RECORDS TO PROCESS
* * * * * * * * *

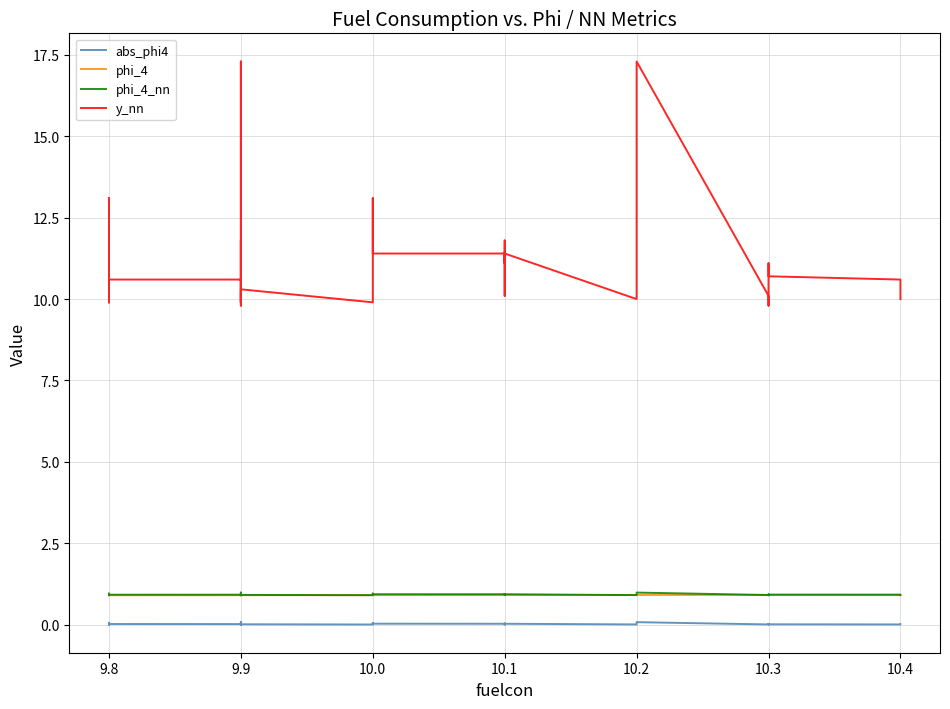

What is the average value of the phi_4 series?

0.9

* * * * * * * * *

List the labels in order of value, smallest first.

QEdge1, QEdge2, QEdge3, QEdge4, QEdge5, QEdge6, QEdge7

* * * * * * * * *

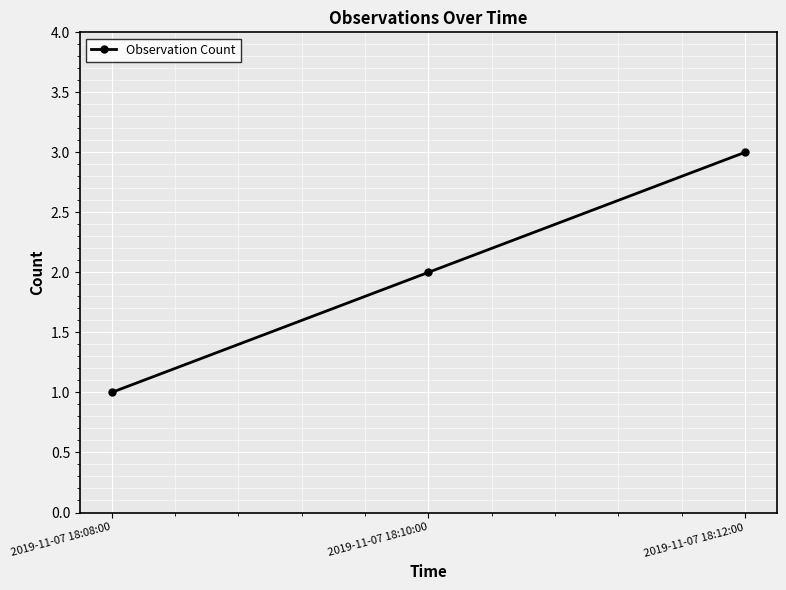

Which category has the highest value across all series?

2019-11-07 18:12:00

* * * * * * * * *

Turn the lines from the one with "Which category has" to the one with "2019-11-07 18:12:00" into a numbered list, including both of those lines and omitting any blank lines.

1. Which category has the highest value across all series?
2. 2019-11-07 18:12:00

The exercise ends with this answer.